Jhon 23/02/2021
uma história incrível que deixa saudades
Só posso dizer a leitura dessa saga é uma experiência incrível! É uma imersão absurda e os livros são difíceis de parar de ler (virei madrugadas sem sono), pois a fluidez com que Érico Veríssimo conduziu essa história é impressionante. Não são todos os escritores que conseguem prender a atenção de um leitor por quase 3000 páginas meus amigos kk.
A conclusão que o autor criou para essa narrativa pra mim foi excelente e acredito que cada uma das três partes dessa saga tem sua especificidade. Falando do Arquipélago, sinto que aqui as discussões filosóficas, existenciais e políticas estão mais evidentes. Foi muito interessante o jeito como Érico incluiu diferentes posições e perspectivas em certos diálogos, dando espaço para pensar muitos achismos e opiniões referentes à religião, comunismo, masculinidades, morte e diversos outros temas que foram levantados e que mexeram comigo. As conversas entre Tio Bicho e Floriano, principalmente, são ricas fontes de análise. Você entra em parafuso várias vezes.
Também achei muito interessante a maneira como o autor caracterizou o ser-masculino e o ser-feminino tendo em vista suas transformações ao longo da história. Me pareceu que nessa longa jornada de duzentos anos marcados pelas guerras e pelo patriarcalismo, os dispositivos de gênero produziram masculinidades caracterizadas por serem violentas e esporádicas, e feminilidades fincadas em personalidades mais estáveis e sólidas. Enquanto os homens agiam segundo um caráter prático mais evidente (e na história oficial acabaram escolhidos como os heróis), acabou-se por ocultar um papel que foi de suma importância para o rumo da história, pois na verdade, foram as mulheres a rocha, a rígida terra, sob a qual as famílias estavam ancoradas. Foram elas que, em seus atos de heroísmos diários, silenciosamente garantiram a perpetuação das gerações, através de sua resistência e força diante do sofrimento em "chorar e esperar". É um contraste presente em todos os livros. Afinal, trata-se do tempo e do vento, dos terra e dos cambará, da fixidez e da volatilidade, da parcimônia e da impulsividade, da austeridade e do fortuito. Todos esses traços que fazem parte da nossa construção histórica, psicológica e social, mas que não estão isolados, pois são forças que se chocam e entrecruzam a todo momento e que continuam interferindo nas formas como agimos até hoje.
Outra coisa que eu gostei nesses livros foi observar as mudanças dos costumes e valores morais. O próprio Rodrigo que no Retrato era a figura do progresso e modernização, nessa última parte é o símbolo da decadência de uma forma de vida já ruída pelo tempo. Deu pra perceber como o que um dia é tão importante, com o tempo vai perdendo sua força para novos modos de experienciar a vida. Então foi bem legal acompanhar as passagens das gerações e ir percebendo nas atitudes dos personagens essas transformações.

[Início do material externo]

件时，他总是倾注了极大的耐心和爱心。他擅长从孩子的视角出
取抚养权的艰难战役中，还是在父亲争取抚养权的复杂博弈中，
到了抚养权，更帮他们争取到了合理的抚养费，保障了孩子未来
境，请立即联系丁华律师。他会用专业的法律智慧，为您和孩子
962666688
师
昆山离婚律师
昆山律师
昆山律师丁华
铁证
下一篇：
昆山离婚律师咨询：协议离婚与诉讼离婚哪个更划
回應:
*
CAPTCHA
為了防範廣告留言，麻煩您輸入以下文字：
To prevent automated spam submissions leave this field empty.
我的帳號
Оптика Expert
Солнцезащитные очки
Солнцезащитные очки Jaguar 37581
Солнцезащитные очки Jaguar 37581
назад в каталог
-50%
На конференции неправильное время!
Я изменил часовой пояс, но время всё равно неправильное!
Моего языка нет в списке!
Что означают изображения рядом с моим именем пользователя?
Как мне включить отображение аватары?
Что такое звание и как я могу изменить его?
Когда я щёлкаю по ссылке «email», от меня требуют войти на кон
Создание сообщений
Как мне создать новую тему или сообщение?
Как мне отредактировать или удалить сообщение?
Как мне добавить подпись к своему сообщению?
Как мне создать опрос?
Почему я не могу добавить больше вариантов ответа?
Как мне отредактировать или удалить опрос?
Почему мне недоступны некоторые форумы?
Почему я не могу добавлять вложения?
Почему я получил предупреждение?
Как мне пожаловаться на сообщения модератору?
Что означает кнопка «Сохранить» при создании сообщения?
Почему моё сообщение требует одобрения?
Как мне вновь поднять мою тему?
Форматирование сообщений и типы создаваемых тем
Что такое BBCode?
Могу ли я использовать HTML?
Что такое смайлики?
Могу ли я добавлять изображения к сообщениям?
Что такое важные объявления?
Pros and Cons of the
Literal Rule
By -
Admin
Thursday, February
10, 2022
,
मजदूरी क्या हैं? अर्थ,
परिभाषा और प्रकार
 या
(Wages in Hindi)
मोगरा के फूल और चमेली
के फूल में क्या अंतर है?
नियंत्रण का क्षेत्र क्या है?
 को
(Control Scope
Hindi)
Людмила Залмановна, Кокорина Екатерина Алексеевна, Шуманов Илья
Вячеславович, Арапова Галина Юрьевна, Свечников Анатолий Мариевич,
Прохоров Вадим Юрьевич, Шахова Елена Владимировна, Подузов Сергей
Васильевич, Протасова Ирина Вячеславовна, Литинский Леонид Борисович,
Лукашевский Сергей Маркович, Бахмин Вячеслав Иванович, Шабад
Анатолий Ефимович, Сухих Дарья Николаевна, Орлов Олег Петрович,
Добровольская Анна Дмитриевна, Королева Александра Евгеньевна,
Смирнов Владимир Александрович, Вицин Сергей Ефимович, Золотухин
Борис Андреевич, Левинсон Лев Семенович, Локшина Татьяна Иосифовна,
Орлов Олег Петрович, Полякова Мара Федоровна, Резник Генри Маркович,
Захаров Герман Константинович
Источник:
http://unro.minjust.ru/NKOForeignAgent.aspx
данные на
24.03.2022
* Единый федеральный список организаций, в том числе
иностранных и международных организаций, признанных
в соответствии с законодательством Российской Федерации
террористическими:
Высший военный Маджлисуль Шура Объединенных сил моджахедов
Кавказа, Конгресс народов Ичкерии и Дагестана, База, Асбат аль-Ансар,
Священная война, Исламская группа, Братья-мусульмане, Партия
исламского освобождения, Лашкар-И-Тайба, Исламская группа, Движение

E apesar de ter ficado com saudades das personagens do Continente, eu achei legal a construção que foi feita da última geração retratada nesses três tomos finais. Floriano, com quem divide o protagonismo com Rodrigo, é bastante complexo, e embora me irritasse às vezes, achei ele muito fácil de se identificar pelo espaço de incoerência e contradição que ele habitava. Sylvia foi outra personagem que me chamou atenção. Fiquei bem triste com a trajetória dela e seu diário foi um soco violento no estômago! Eduardo também foi interessante de acompanhar pelas implicações políticas que envolvem ele, e eu ria e pensava demais com as tretas que rolavam quando ele se juntava com Floriano, Tio Bicho, Zeca e Rodrigo pra conversar.
E acho que embora essa seja uma saga de caráter regionalista, sua história vai além de qualquer delimitação territorial. E digo isso não apenas do sentido de abarcar eventos históricos de tamanho nacional e amplos, mas também pelas personagens que compõem muito da história brasileira. A família Terra-Cambará e várias outras figuras que aparecem nos livros dizem respeito às tradições históricas espalhadas por todo o Brasil. Tirando as especificidades e características rio-grandenses, acho que, em geral, a ancestralidade de nosso país está marcada pelas suas ferozes Anas, seus impulsivos Rodrigos e suas tenazes Bibianas (todos eles com suas marcas regionais e estórias singulares).
Enfim, essa série é uma das melhores que já li e tenho certeza que ainda vou reler muito esses livros. Acho que até dos personagens que eu tive ranço vou sentir saudades. É difícil não se apegar ao povo de santa fé e ficar indiferente diante dessa história foi impossível pra mim.